DETAILS OPDRACHT. In hoeveel regels van het materiaal komt de tekenreeks "fill" voor? Noem alleen het aantal.

● ● ●

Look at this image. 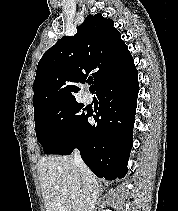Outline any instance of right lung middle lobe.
Here are the masks:
<instances>
[{
    "label": "right lung middle lobe",
    "mask_w": 178,
    "mask_h": 211,
    "mask_svg": "<svg viewBox=\"0 0 178 211\" xmlns=\"http://www.w3.org/2000/svg\"><path fill=\"white\" fill-rule=\"evenodd\" d=\"M86 108L76 100L49 105L34 114L37 139L45 154L69 142L84 125Z\"/></svg>",
    "instance_id": "right-lung-middle-lobe-1"
}]
</instances>
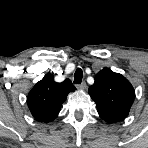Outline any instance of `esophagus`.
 Returning <instances> with one entry per match:
<instances>
[{
  "label": "esophagus",
  "instance_id": "1",
  "mask_svg": "<svg viewBox=\"0 0 148 148\" xmlns=\"http://www.w3.org/2000/svg\"><path fill=\"white\" fill-rule=\"evenodd\" d=\"M77 87H78L79 89L84 90V89H86L87 84H86L85 82H82L81 84H77Z\"/></svg>",
  "mask_w": 148,
  "mask_h": 148
}]
</instances>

● ● ●

RESULTAAT. 2